As a reporter, you have wide access to courtrooms in our state, but you must be aware there are clearly-laid-out rules to follow, and you need to familiarize yourself with them. Be aware that Federal Courts do not allow photography of any kind.
The first thing you need to know before you cover any court procedure in your area is the name of your media coordinator and how to get in touch with him or her, because they’re your gateway to covering the courts, and you can find a list of media coordinators along with their e-mail and phone numbers online. The media coordinators can help you arrange for sound and/or video recording, and can give you tips about the particular courtroom you’re assigned to cover. If you make a rookie mistake and call a judge or county circuit court directly to set up coverage, they’ll likely just tell you to contact the area media coordinator. The judge is in charge of the courtroom, but the media coordinator is your first contact.
Judges can rule that only one microphone and one camera can be in the courtroom, and whether you’re going on your first assignment in the court or you’ve been there plenty of times before, your first contact should be with the media coordinator. Highly visible cases can mean there are changes in the “usual” rules for any courtroom, and the media coordinator will have worked things out for the media in advance. Be ready to be flexible!
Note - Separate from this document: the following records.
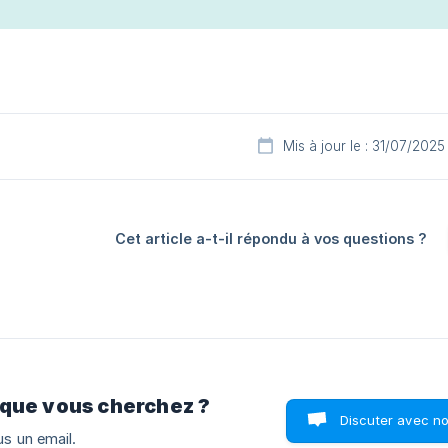
Mis à jour le : 31/07/2025
Cet article a-t-il répondu à vos questions ?
 que vous cherchez ?
Discuter avec n
s un email.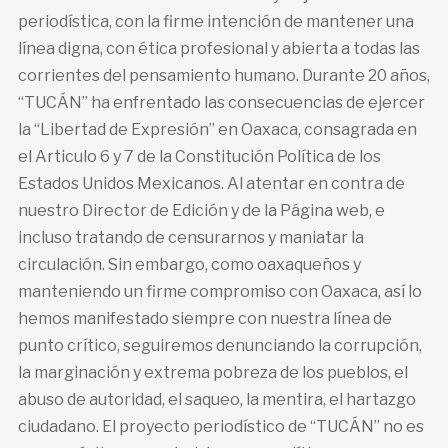
periodística, con la firme intención de mantener una
línea digna, con ética profesional y abierta a todas las
corrientes del pensamiento humano. Durante 20 años,
“TUCÁN” ha enfrentado las consecuencias de ejercer
la “Libertad de Expresión” en Oaxaca, consagrada en
el Articulo 6 y 7 de la Constitución Política de los
Estados Unidos Mexicanos. Al atentar en contra de
nuestro Director de Edición y de la Página web, e
incluso tratando de censurarnos y maniatar la
circulación. Sin embargo, como oaxaqueños y
manteniendo un firme compromiso con Oaxaca, así lo
hemos manifestado siempre con nuestra línea de
punto crítico, seguiremos denunciando la corrupción,
la marginación y extrema pobreza de los pueblos, el
abuso de autoridad, el saqueo, la mentira, el hartazgo
ciudadano. El proyecto periodístico de “TUCÁN” no es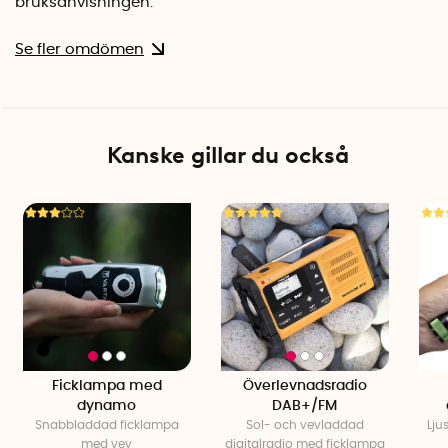
bruksanvisningen.
Se fler omdömen
Kanske gillar du också
Ficklampa med
Överlevnadsradio
dynamo
DAB+/FM
Snabbladdad ficklampa
Sol- och vevladdad
Lju
med vev
digitalradio med ficklampa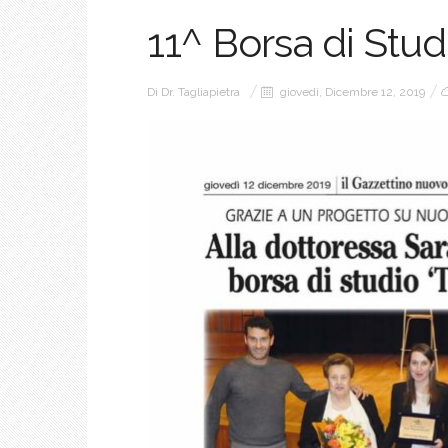
11^ Borsa di Stu
Di
Dr. Tagliapietra
giovedì, Dicembre 12, 2019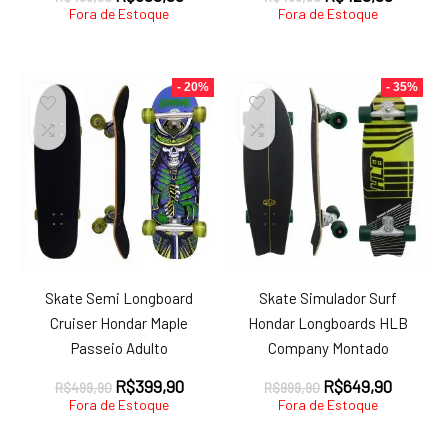
preço
preço
preço
preço
Fora de Estoque
Fora de Estoque
original
atual
original
atual
era:
é:
era:
é:
R$499,90.
R$399,90.
R$499,90.
R$429,
- 20%
- 35%
Skate Semi Longboard
Skate Simulador Surf
Cruiser Hondar Maple
Hondar Longboards HLB
Passeio Adulto
Company Montado
O
O
O
O
R$
399,90
R$
649,90
R$
499,90
R$
999,90
preço
preço
preço
preço
Fora de Estoque
Fora de Estoque
original
atual
original
atual
era:
é:
era:
é: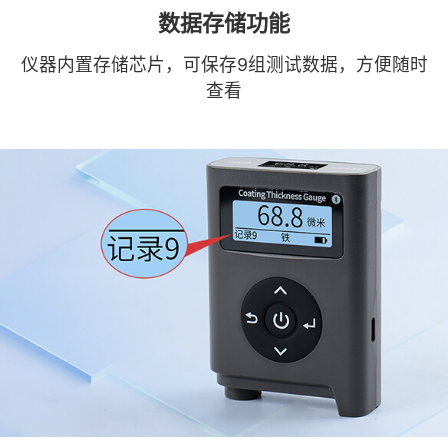
数据存储功能
仪器内置存储芯片，可保存9组测试数据，方便随时
查看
Remember that the media coordinator sometimes has a tough job. If there’s a huge murder case or a civil case involving high-profile people or lots of money, the media coordinator has to run interference for you. Few things irritate judges and courthouse personnel and security as much as media representatives quarreling over “who gets to be where”. Whether you’re a one-person news department or a representative of a national network, a little bit of cooperation will go a long way.
Be courteous. Everybody involved has something at stake. In a criminal case, the D-A wants a successful prosecution; the defendant wants to be vindicated; the victim wants justice; you want a story; and the judge has to balance everyone’s rights and needs.
Be conscious of security needs. Don’t get defensive if a deputy or court official wants to examine your recorder or camera or equipment bag. One quick way to get on the bad side of courtroom personnel is to try to jump the line to get through security ahead of other people.
You should know the answers to basic questions before you make a call to the media coordinator to arrange for coverage. What rights do you have as a reporter? How much power does the judge have to tell me what I can and can’t cover? Who and what can I photograph or record? Can I attend a juvenile proceeding? Can I conduct an interview in the courthouse?
Questions like these are why the Wisconsin Supreme Court, in 1997, established rules and guidelines for judges and the media. You can read the actual guidelines. The Wisconsin Freedom of Information Council’s very helpful and detailed website also has a link to the text of the Supreme Court rules, and links to the particular rules for each county court in the state, and a link to the Wisconsin News Photographers Association’s Bill of Rights. Although it’s geared to newspaper photographers and TV journalists, radio reporters will find it worth reading to learn a great deal about rights and responsibilities.